Ziel der Übung> Schreiben Sie bitte alle folgenden Einträge Zeile für Zeile unverändert ab.

[Gespeicherte Dateneinträge]
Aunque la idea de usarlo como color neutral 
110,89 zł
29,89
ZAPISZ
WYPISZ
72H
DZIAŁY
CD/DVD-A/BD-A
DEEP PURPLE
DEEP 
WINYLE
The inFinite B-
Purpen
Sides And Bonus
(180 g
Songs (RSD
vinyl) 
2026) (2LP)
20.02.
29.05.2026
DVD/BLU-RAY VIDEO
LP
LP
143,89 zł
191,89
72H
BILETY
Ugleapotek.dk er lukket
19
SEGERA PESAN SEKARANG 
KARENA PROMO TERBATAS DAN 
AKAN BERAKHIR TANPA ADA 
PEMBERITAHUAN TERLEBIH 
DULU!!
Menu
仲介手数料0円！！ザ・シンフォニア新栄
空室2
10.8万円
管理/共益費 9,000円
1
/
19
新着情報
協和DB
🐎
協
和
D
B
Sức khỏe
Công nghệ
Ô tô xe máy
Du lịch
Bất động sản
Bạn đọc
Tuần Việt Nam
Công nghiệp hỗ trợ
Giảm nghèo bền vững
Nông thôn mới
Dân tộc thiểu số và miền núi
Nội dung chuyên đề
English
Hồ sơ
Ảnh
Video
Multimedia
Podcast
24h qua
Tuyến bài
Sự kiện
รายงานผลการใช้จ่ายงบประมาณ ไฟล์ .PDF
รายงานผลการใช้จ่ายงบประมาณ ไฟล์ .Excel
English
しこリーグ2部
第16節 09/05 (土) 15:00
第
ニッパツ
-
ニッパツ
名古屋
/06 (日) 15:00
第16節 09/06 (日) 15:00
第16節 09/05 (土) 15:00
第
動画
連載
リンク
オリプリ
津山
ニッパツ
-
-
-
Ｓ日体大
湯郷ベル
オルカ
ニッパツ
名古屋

Antwort>
Aunque la idea de usarlo como color neutral 
110,89 zł
29,89
ZAPISZ
WYPISZ
72H
DZIAŁY
CD/DVD-A/BD-A
DEEP PURPLE
DEEP 
WINYLE
The inFinite B-
Purpen
Sides And Bonus
(180 g
Songs (RSD
vinyl) 
2026) (2LP)
20.02.
29.05.2026
DVD/BLU-RAY VIDEO
LP
LP
143,89 zł
191,89
72H
BILETY
Ugleapotek.dk er lukket
19
SEGERA PESAN SEKARANG 
KARENA PROMO TERBATAS DAN 
AKAN BERAKHIR TANPA ADA 
PEMBERITAHUAN TERLEBIH 
DULU!!
Menu
仲介手数料0円！！ザ・シンフォニア新栄
空室2
10.8万円
管理/共益費 9,000円
1
/
19
新着情報
協和DB
🐎
協
和
D
B
Sức khỏe
Công nghệ
Ô tô xe máy
Du lịch
Bất động sản
Bạn đọc
Tuần Việt Nam
Công nghiệp hỗ trợ
Giảm nghèo bền vững
Nông thôn mới
Dân tộc thiểu số và miền núi
Nội dung chuyên đề
English
Hồ sơ
Ảnh
Video
Multimedia
Podcast
24h qua
Tuyến bài
Sự kiện
รายงานผลการใช้จ่ายงบประมาณ ไฟล์ .PDF
รายงานผลการใช้จ่ายงบประมาณ ไฟล์ .Excel
English
しこリーグ2部
第16節 09/05 (土) 15:00
第
ニッパツ
-
ニッパツ
名古屋
/06 (日) 15:00
第16節 09/06 (日) 15:00
第16節 09/05 (土) 15:00
第
動画
連載
リンク
オリプリ
津山
ニッパツ
-
-
-
Ｓ日体大
湯郷ベル
オルカ
ニッパツ
名古屋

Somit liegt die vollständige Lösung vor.